Text extractions by page
=====

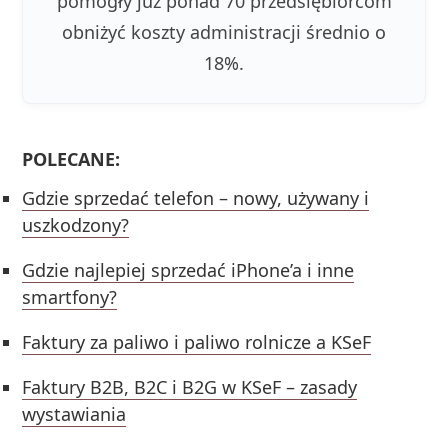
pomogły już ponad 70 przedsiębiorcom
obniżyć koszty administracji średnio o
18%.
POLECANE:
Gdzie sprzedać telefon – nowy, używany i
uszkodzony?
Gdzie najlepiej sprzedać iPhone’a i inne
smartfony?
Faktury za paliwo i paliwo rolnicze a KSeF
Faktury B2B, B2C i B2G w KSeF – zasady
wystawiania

=====

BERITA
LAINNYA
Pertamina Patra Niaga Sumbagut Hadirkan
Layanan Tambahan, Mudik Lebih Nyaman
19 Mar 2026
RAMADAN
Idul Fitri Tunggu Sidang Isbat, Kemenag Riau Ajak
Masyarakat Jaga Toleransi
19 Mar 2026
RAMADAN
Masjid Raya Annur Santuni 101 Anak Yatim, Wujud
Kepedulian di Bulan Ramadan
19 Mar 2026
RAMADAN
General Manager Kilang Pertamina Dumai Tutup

=====

> [WHAT TO DO]:
Show each line of the records above that contains the word "Faktury", copying every such line in full.

> [SOLUTION BELOW]:
Faktury za paliwo i paliwo rolnicze a KSeF
Faktury B2B, B2C i B2G w KSeF – zasady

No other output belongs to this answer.